Outra característica do Jornalismo Wando é a tentativa de estabelecer linguagem íntima tanto com o entrevistado quanto com a audiência. Você acha que essa é uma maneira/técnica de angariar mais espectadores/leitores?
Não. Acho que essa é uma técnica usada por jornalista mal preparado. Até porque não é da alçada do jornalista se preocupar com audiência. Conquistar a simpatia do entrevistado não é objetivo da profissão. Isso quem faz é a Ana Maria Braga, o Gugu e o Faustão. Jornalismo tem que ser, necessariamente, formal, sério e objetivo. Afinal de contas, sua função principal é relatar a realidade de forma nua e crua. Infelizmente, uma doçura quase infantil ocupou o espaço da opinião e da reflexão crítica dentro do jornalismo. Esse processo de “anamariabraguização” do jornalismo tupiniquim caminha a passos largos.
Houve um momento no qual jornalistas eram mitificados: a eles estavam ligadas as ideias de coragem, esforço, isenção, verdade, heroísmo. Hoje, a imagem é diferente: jornalistas têm um poder menor de influência e são duramente criticados no espaço da sociedade civil (os denominados blogueiros progressistas são um exemplo). A prática do Jornalismo Wando, a fofura como técnica de trabalho, não seria resultado desse lugar menos legítimo que a profissão hoje enfrenta?

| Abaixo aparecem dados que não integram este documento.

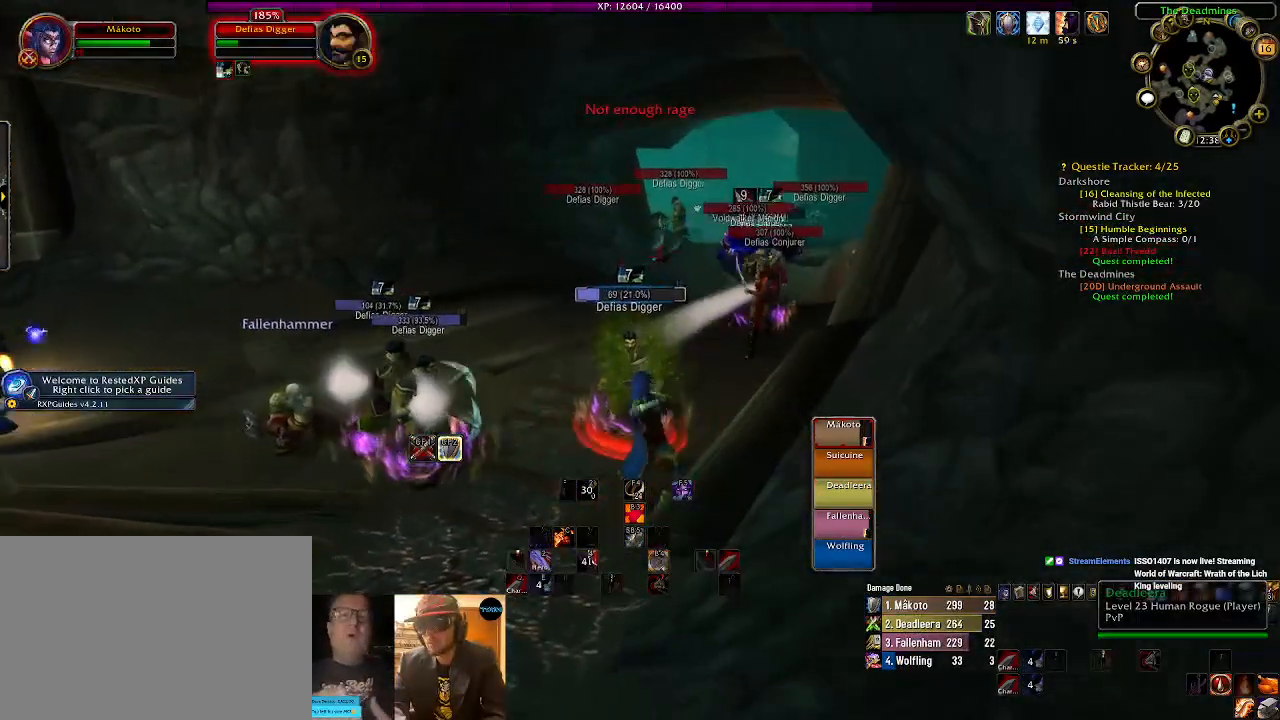
{"keys": [], "mouse": ["right"], "events": [[100, "1", "down"], [234, "1", "up"]]}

O tal Jornalismo Wando é atemporal. Sempre existiu e sempre vai existir. Mas, é evidente que isso está se acentuando. Acho que existe, sim, esse componente que você citou. Acho que os grandes monopólios de comunicação são os maiores indutores e incentivadores do Jornalismo Wando. Nenhuma empresa vai contratar jornalista que faça críticas que atrapalhem seus interesses. Nenhum empresário de comunicação, por exemplo, aceitaria um jornalista seu criticando uma empresa anunciante ou um ator/músico contratado dessa empresa. Vejamos os últimos ombudsman da Folha de S. Paulo. Passaram jornalistas bastante críticos do jornal pelo cargo. Cansada, a direção da Folha resolveu colocar um profissional alinhado aos seus interesses.
Você acha que esse jornalismo que preconiza o consenso enfraquece a prática jornalística que tem como fim informar, divulgar, provocar o debate?
Sem dúvidas. A natureza da profissão de jornalista está sendo totalmente desvirtuada. Não é à toa que vemos muitos jornalistas migrando para programas de entretenimento, como o Pedro Bial e o Britto Jr. Jornalismo e entretenimento estão cada vez mais próximos. Como diz o @JornalismoWando: “Nasceu com o espírito crítico e investigativo? Então jornalismo não é sua praia, querido. Vá criticar restaurante e cinema ou ser investigador de Polícia. Jornalismo sem sentimento, não faz sentido.”
Há um sentido político do jornalismo fofo – falo dele em si, seu espraiamento, sua força, sua reprodução?
Claro que sim. Não é à toa que jornalista que faz crítica que fere o interesse do patrão é colocado no olho da rua. Isso inibe a sobrevivência de bons profissionais que querem exercer jornalismo de fato. É muito mais cômodo ser fofo e manter seu emprego, do que ser jornalista de verdade e correr riscos. Os poucos profissionais que não se submetem ao esquemão são obrigados a escrever em blogs e na imprensa independente, o que obviamente dá muito menos dinheiro. As poucas famílias que comandam as empresas de comunicação no país têm rabo preso com setores políticos e com grandes empresas. Acaba não sobrando quase nada pra criticar. Aí então, o profissional que já vem “adestrado” da faculdade, chega à conclusão de que é melhor sorrir, ser fofo e garantir o leitinho das crianças.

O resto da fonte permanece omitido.